Discussions Around Diet


We get asked a lot of questions about what is the best diet for your dog or cat.

It is hard to generalise too much as sometimes one diet is well tolerated by one individual but not by another. Here are a few tips that may help you in deciding what to feed.

If feeding a commercial diet, ensure it is a complete balanced diet not just a tasty treat that should only be fed on special occasions. In general the better quality dry foods do have better quality ingredients that are more nutritious and better for health. To some extent you get what you pay for.

There is no evidence that a raw diet is better than a cooked diet. Raw diets risk being contaminated with bacteria and parasites that cause disease.

Bones have to be given raw as cooked bones become hard, indigestible and can splinter and cause gut blockages or even perforations.

Raw bones are great at keeping our pet's teeth clean, keeping them entertained and stimulated but are not without potential risks including broken teeth, choking and obesity or constipation if fed in excess.

There is no evidence that a grain free diet is better than the alternatives. There is evidence of some grain free diets being associated with a serious heart disease known as dilated cardiomyopathy.

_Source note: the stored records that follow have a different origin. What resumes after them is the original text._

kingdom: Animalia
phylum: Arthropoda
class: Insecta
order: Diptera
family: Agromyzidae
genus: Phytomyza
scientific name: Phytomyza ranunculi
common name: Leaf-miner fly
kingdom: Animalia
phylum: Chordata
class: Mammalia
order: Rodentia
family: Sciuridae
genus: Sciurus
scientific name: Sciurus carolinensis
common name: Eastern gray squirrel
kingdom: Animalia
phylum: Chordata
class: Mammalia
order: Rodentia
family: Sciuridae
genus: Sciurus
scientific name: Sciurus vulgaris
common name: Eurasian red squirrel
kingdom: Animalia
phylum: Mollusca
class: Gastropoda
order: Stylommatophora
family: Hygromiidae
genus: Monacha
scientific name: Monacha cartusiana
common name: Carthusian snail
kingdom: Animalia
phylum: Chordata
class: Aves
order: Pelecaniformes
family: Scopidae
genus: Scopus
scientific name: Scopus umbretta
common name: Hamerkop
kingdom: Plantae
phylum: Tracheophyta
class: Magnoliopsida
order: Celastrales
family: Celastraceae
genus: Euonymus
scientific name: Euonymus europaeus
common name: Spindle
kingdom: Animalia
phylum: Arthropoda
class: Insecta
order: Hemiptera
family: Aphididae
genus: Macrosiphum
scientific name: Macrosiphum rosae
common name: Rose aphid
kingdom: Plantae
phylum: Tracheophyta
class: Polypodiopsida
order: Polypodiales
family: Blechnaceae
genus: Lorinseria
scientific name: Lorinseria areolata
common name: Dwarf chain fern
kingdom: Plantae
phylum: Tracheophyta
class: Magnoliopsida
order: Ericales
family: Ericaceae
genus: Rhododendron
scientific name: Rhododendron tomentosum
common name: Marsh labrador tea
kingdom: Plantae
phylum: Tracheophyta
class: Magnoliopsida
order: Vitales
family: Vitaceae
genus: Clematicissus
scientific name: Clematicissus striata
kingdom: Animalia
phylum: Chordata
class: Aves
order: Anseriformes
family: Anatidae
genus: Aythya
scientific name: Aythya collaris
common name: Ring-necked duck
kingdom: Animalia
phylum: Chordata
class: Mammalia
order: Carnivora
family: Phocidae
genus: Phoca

A home prepared diet can be a great way to feed your pet but you do have to pay attention to the ratio of meat, fat and carbohydrate content as well as the levels of calcium and phosphorous, especially in growing puppies and kittens or breeding females.

Avoid rich foods such as fatty or preserved meat. Cheese may be tolerated in very small quantities but in some dogs and cats even this is a no no.

The most common nutritional problem we see in dogs and cats is obesity, causing health issues such as arthritis, breathing problems, diabetes, pancreatitis and digestive complaints.

In summary, there is no need to get too complicated with the diet, keep it simple don’t make it too rich and don’t give too much!